Description of the task:
Print the text of every item below, reproducing each one character for character.

Input for this task:
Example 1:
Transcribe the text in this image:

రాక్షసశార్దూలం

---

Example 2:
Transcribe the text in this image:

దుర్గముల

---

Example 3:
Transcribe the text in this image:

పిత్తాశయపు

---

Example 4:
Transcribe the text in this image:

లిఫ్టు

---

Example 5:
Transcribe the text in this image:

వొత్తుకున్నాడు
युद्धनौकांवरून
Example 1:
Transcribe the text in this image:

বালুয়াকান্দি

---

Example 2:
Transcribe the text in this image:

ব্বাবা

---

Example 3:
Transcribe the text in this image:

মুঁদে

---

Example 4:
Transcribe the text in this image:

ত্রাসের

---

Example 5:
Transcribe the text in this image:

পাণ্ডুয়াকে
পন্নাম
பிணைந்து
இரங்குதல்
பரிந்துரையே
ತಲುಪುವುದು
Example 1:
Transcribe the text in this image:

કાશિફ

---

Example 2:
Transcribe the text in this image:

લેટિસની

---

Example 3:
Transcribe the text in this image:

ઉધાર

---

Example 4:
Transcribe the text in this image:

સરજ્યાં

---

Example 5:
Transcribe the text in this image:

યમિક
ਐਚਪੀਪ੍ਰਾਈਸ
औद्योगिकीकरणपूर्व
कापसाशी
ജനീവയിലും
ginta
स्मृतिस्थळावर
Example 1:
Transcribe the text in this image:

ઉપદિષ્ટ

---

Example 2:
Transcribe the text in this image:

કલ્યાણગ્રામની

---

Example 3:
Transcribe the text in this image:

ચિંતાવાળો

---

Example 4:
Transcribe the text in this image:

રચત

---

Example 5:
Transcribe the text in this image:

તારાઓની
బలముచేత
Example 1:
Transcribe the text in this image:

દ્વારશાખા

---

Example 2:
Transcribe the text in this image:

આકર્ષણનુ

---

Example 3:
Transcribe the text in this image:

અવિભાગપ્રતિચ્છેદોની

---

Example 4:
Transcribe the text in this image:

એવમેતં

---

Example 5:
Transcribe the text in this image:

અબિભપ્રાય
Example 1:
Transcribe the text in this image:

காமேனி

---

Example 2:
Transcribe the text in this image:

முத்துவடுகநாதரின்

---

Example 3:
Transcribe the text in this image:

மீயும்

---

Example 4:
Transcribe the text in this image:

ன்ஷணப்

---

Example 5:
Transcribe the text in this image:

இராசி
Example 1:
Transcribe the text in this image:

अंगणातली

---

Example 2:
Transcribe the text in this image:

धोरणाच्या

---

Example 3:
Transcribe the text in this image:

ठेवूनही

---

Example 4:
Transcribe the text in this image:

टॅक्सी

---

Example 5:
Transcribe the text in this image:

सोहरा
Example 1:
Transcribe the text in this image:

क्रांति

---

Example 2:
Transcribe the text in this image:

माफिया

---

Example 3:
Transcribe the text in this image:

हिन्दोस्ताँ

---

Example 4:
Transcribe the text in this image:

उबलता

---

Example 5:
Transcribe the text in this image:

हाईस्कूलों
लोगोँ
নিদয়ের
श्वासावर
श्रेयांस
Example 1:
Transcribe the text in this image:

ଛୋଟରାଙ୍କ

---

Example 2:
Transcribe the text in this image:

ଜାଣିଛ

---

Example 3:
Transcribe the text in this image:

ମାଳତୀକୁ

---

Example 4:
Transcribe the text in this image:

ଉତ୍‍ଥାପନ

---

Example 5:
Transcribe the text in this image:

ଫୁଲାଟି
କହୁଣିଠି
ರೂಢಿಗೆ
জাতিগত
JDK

Solution below:
Example 1:
Transcribe the text in this image:

రాక్షసశార్దూలం

---

Example 2:
Transcribe the text in this image:

దుర్గముల

---

Example 3:
Transcribe the text in this image:

పిత్తాశయపు

---

Example 4:
Transcribe the text in this image:

లిఫ్టు

---

Example 5:
Transcribe the text in this image:

వొత్తుకున్నాడు
युद्धनौकांवरून
Example 1:
Transcribe the text in this image:

বালুয়াকান্দি

---

Example 2:
Transcribe the text in this image:

ব্বাবা

---

Example 3:
Transcribe the text in this image:

মুঁদে

---

Example 4:
Transcribe the text in this image:

ত্রাসের

---

Example 5:
Transcribe the text in this image:

পাণ্ডুয়াকে
পন্নাম
பிணைந்து
இரங்குதல்
பரிந்துரையே
ತಲುಪುವುದು
Example 1:
Transcribe the text in this image:

કાશિફ

---

Example 2:
Transcribe the text in this image:

લેટિસની

---

Example 3:
Transcribe the text in this image:

ઉધાર

---

Example 4:
Transcribe the text in this image:

સરજ્યાં

---

Example 5:
Transcribe the text in this image:

યમિક
ਐਚਪੀਪ੍ਰਾਈਸ
औद्योगिकीकरणपूर्व
कापसाशी
ജനീവയിലും
ginta
स्मृतिस्थळावर
Example 1:
Transcribe the text in this image:

ઉપદિષ્ટ

---

Example 2:
Transcribe the text in this image:

કલ્યાણગ્રામની

---

Example 3:
Transcribe the text in this image:

ચિંતાવાળો

---

Example 4:
Transcribe the text in this image:

રચત

---

Example 5:
Transcribe the text in this image:

તારાઓની
బలముచేత
Example 1:
Transcribe the text in this image:

દ્વારશાખા

---

Example 2:
Transcribe the text in this image:

આકર્ષણનુ

---

Example 3:
Transcribe the text in this image:

અવિભાગપ્રતિચ્છેદોની

---

Example 4:
Transcribe the text in this image:

એવમેતં

---

Example 5:
Transcribe the text in this image:

અબિભપ્રાય
Example 1:
Transcribe the text in this image:

காமேனி

---

Example 2:
Transcribe the text in this image:

முத்துவடுகநாதரின்

---

Example 3:
Transcribe the text in this image:

மீயும்

---

Example 4:
Transcribe the text in this image:

ன்ஷணப்

---

Example 5:
Transcribe the text in this image:

இராசி
Example 1:
Transcribe the text in this image:

अंगणातली

---

Example 2:
Transcribe the text in this image:

धोरणाच्या

---

Example 3:
Transcribe the text in this image:

ठेवूनही

---

Example 4:
Transcribe the text in this image:

टॅक्सी

---

Example 5:
Transcribe the text in this image:

सोहरा
Example 1:
Transcribe the text in this image:

क्रांति

---

Example 2:
Transcribe the text in this image:

माफिया

---

Example 3:
Transcribe the text in this image:

हिन्दोस्ताँ

---

Example 4:
Transcribe the text in this image:

उबलता

---

Example 5:
Transcribe the text in this image:

हाईस्कूलों
लोगोँ
নিদয়ের
श्वासावर
श्रेयांस
Example 1:
Transcribe the text in this image:

ଛୋଟରାଙ୍କ

---

Example 2:
Transcribe the text in this image:

ଜାଣିଛ

---

Example 3:
Transcribe the text in this image:

ମାଳତୀକୁ

---

Example 4:
Transcribe the text in this image:

ଉତ୍‍ଥାପନ

---

Example 5:
Transcribe the text in this image:

ଫୁଲାଟି
କହୁଣିଠି
ರೂಢಿಗೆ
জাতিগত
JDK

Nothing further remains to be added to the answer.